Il s'agit essentiellement d'une surveillance médicale régulière avec recours au médecin, en cas d'urgence, et de la poursuite des traitements et des rééducations d'entretien, des soins de maternage et de nursing requis par l'état des personnes accueillies.

Compte tenu de la lourdeur du handicap, le taux d'encadrement dans ce type d'établissement est de un pour un.
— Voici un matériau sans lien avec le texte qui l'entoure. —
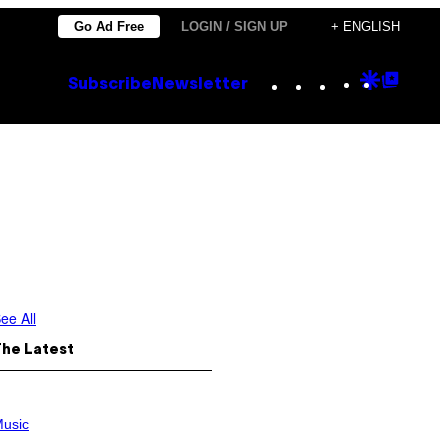
Go Ad Free
LOGIN / SIGN UP
+ ENGLISH
Instagram
TikTok
YouTube
Google
Goog
Subscribe
Newsletter
Discove
Top
Posts
ee All
The Latest
usic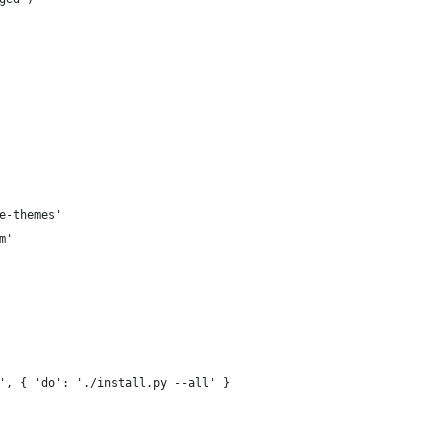
e-themes'
m'
', { 'do': './install.py --all' }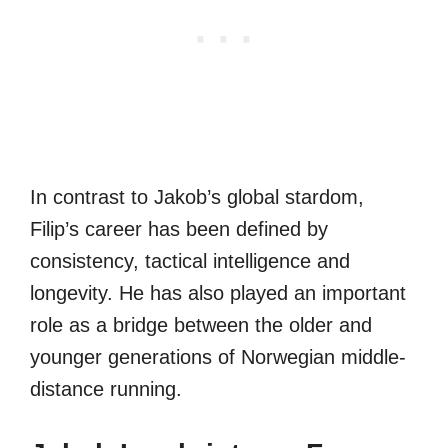
In contrast to Jakob’s global stardom,
Filip’s career has been defined by
consistency, tactical intelligence and
longevity. He has also played an important
role as a bridge between the older and
younger generations of Norwegian middle-
distance running.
Il comprend du personnel médical et paramédical permettant d'assurer la surveillance médicale, du personnel nécessaire pour les aides et les soins quotidiens d'entretien et de rééducation ainsi que du personnel d'animation pour les activités occupationnelles et d'éveil.

Les MAS sont financées à 100 % par les organismes de sécurité sociale, et par le biais d'un prix de journée.

Ces structures restent peu nombreuses (362 en tout en France métropolitaine) et leurs capacités d'accueil sont insuffisantes : elles offraient, au 1er janvier 1998, 11.700 places, alors que la seule population autiste est évaluée à 30.000 personnes.

Le développement de structures susceptibles d'accueillir ce type de pathologies demande donc un effort particulier et des solutions inventives.

Il paraîtrait opportun de s'inspirer des structures mixtes, comme les foyers à double tarification, qui offrent l'avantage d'une plus grande souplesse de création tout en préservant un service de soins constants nécessaires à ces pathologies. Si cette solution était privilégiée, il faudrait toutefois clarifier les relations entre les deux financeurs (départements et assurance maladie) et s'assurer d'une certaine homogénéité de la prise en charge à travers le territoire.